WORK ORDER: Your copy of the listing should be exact and should contain no pictures.

RECORDED INFORMATION:
******

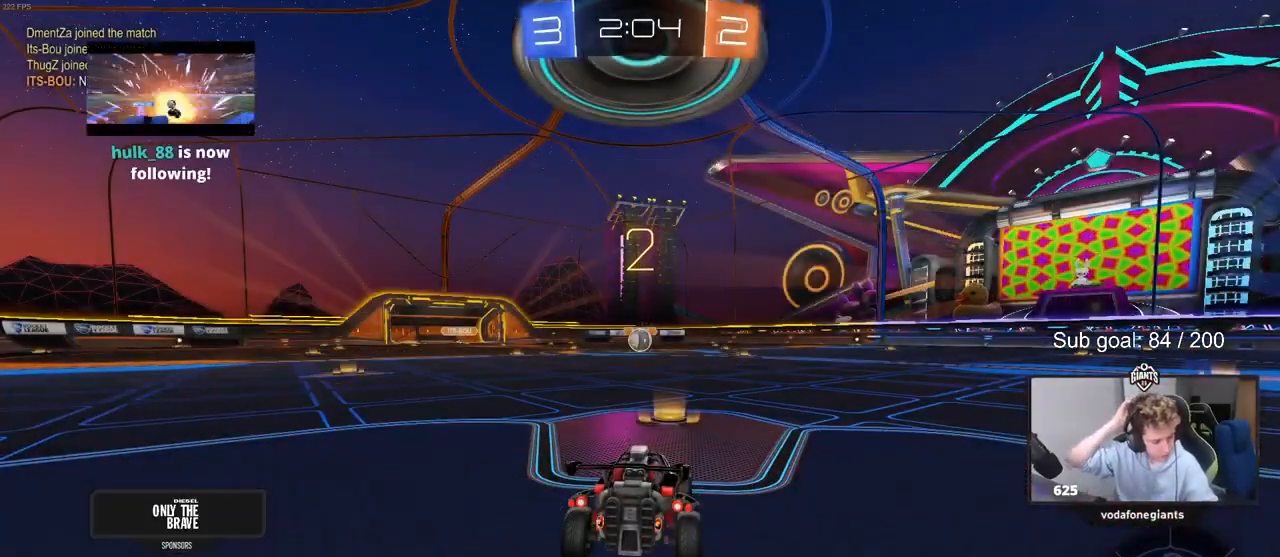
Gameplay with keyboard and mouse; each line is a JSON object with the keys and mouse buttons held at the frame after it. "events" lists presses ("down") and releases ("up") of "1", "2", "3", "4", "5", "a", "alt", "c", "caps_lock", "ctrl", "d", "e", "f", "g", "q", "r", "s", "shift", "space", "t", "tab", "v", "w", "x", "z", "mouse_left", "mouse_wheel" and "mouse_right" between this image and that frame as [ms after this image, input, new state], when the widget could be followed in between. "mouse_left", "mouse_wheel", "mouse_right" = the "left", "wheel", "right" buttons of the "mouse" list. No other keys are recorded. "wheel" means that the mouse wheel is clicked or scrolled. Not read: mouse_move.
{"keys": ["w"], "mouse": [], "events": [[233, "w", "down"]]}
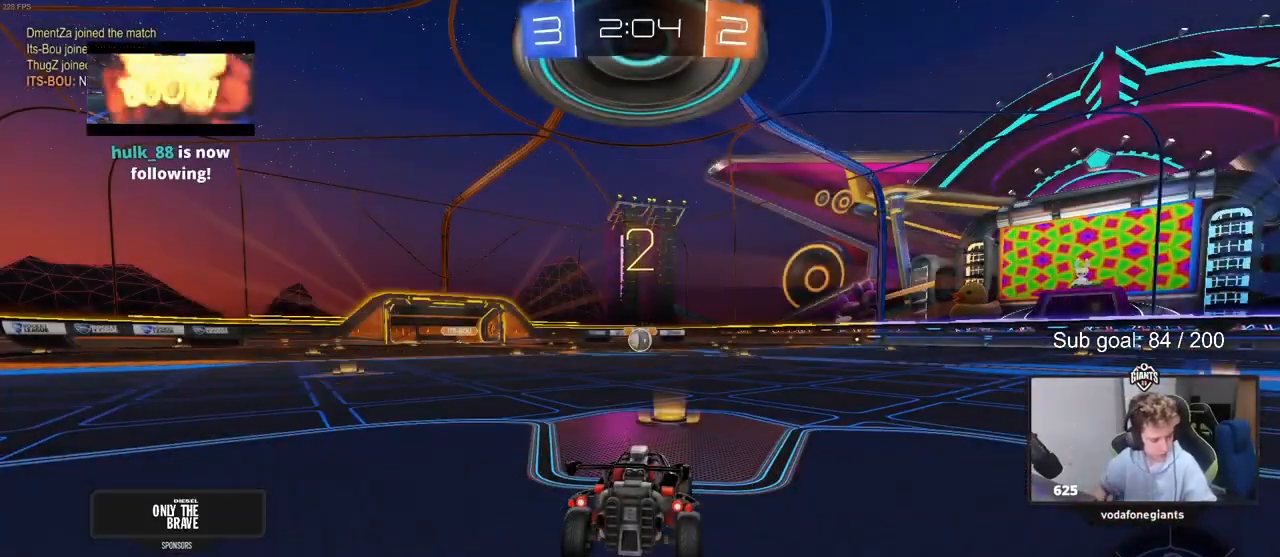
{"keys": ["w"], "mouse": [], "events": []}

******

ANSWER BELOW:
Gameplay with keyboard and mouse; each line is a JSON object with the keys and mouse buttons held at the frame after it. "events" lists presses ("down") and releases ("up") of "1", "2", "3", "4", "5", "a", "alt", "c", "caps_lock", "ctrl", "d", "e", "f", "g", "q", "r", "s", "shift", "space", "t", "tab", "v", "w", "x", "z", "mouse_left", "mouse_wheel" and "mouse_right" between this image and that frame as [ms after this image, input, new state], when the widget could be followed in between. "mouse_left", "mouse_wheel", "mouse_right" = the "left", "wheel", "right" buttons of the "mouse" list. No other keys are recorded. "wheel" means that the mouse wheel is clicked or scrolled. Not read: mouse_move.
{"keys": ["w"], "mouse": [], "events": [[233, "w", "down"]]}
{"keys": ["w"], "mouse": [], "events": []}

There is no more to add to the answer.